The Briton, who joined Mercedes at the start of the season following three years on loan at Williams, is the only driver on the grid to manage a top-five finish in all of the first four races of the 2022 season.
Russell ended P4 in Bahrain and then was fifth in Saudi Arabia, before managing a first Mercedes podium when he ended third Australia. Finishing fourth in Imola leaves him on 49 points, 21 ahead of team-mate Hamilton.
“After Friday, probably not. After the sprint, definitely not,” said Russell when asked if he’d have believed it had he been told earlier in the weekend he would finish fourth. The 24-year-old had started down in 11th but produced a superlative drive to rise seven places. He leaves Italy fourth in the Drivers’ Championship and is only 10 points off of Red Bull’s Max Verstappen, who has won two races.
Russell has eked out those results despite the fact Mercedes have endured massive struggles with their performance this year. Rivals Ferrari and Red Bull both have significantly faster cars, with some suggesting Mercedes might even go the full season without a single race win.
The W13 is a car that even the great Hamilton is struggling to master. Team principal Toto Wolff dubbed the Mercedes challenger “undriveable” in conversation with Hamilton on the team radio after the seven-time world champion ended outside the points.
But that has not prevented Russell from showing points-scoring consistency. He has outperformed an underperforming car in the same way he did with Williams and deserves immense credit for it given this is his first year with the team, not his 10th like his team-mate.
Former Silver Arrows driver Nico Rosberg noted: “Remember, Russell is fourth with the same car, so Lewis definitely had a big role to play in that poor weekend. Russell still managed to get fourth out of it, so there was more in that car.”
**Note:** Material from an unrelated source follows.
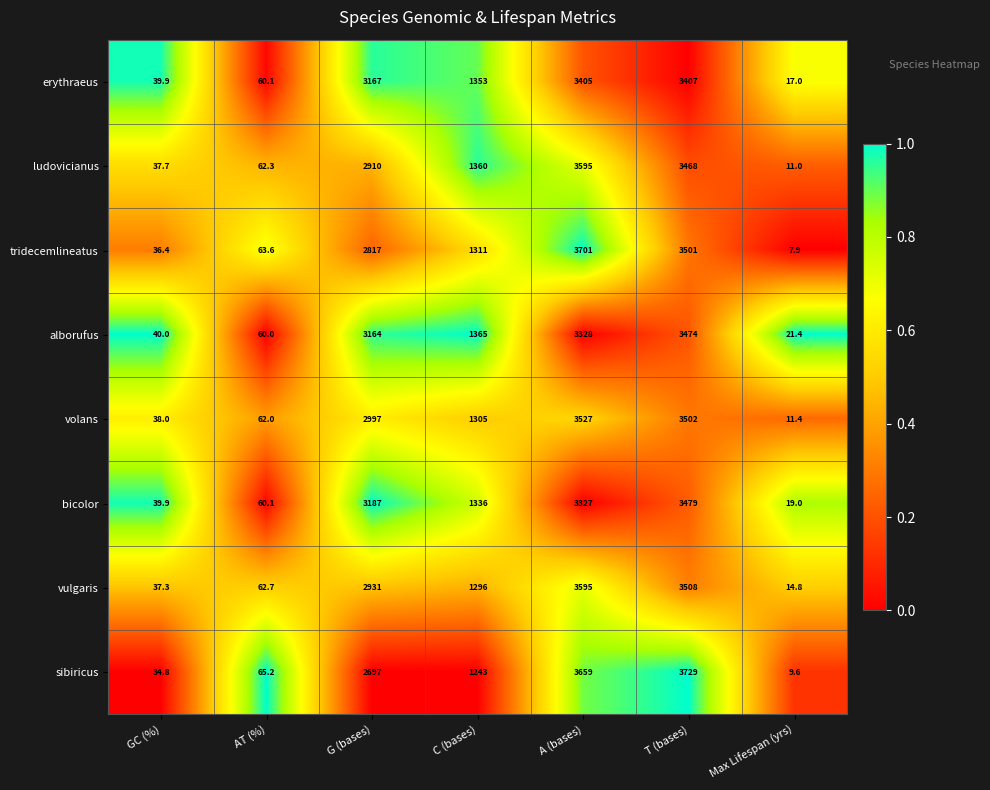

Read the erythraeus value at A (bases).

3405.0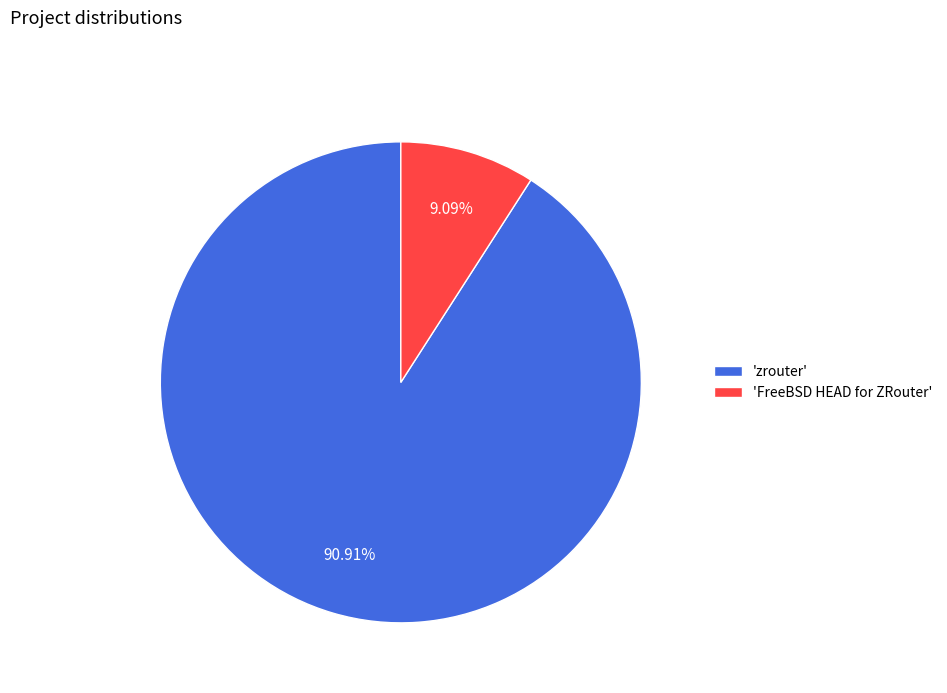

Does 'zrouter' account for over 50% of the chart?

Yes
And that Russell is doing so well in spite of the porpoising and pace problems speaks volumes of his talents. And it certainly bodes well for his long-term future at the team. Russell is viewed as the man to be Mercedes’ No 1 driver once Hamilton, now 37, eventually retires. And on this basis, he will be just that. He has taken the step up in his stride.
With a better car at his disposal, he can be in the mix with the likes of Verstappen and Charles Leclerc. That may still yet come this season. Make no mistake though, as Mercedes seek to better understand their car race by race, Russell will continue to pick up plenty of points in the meantime.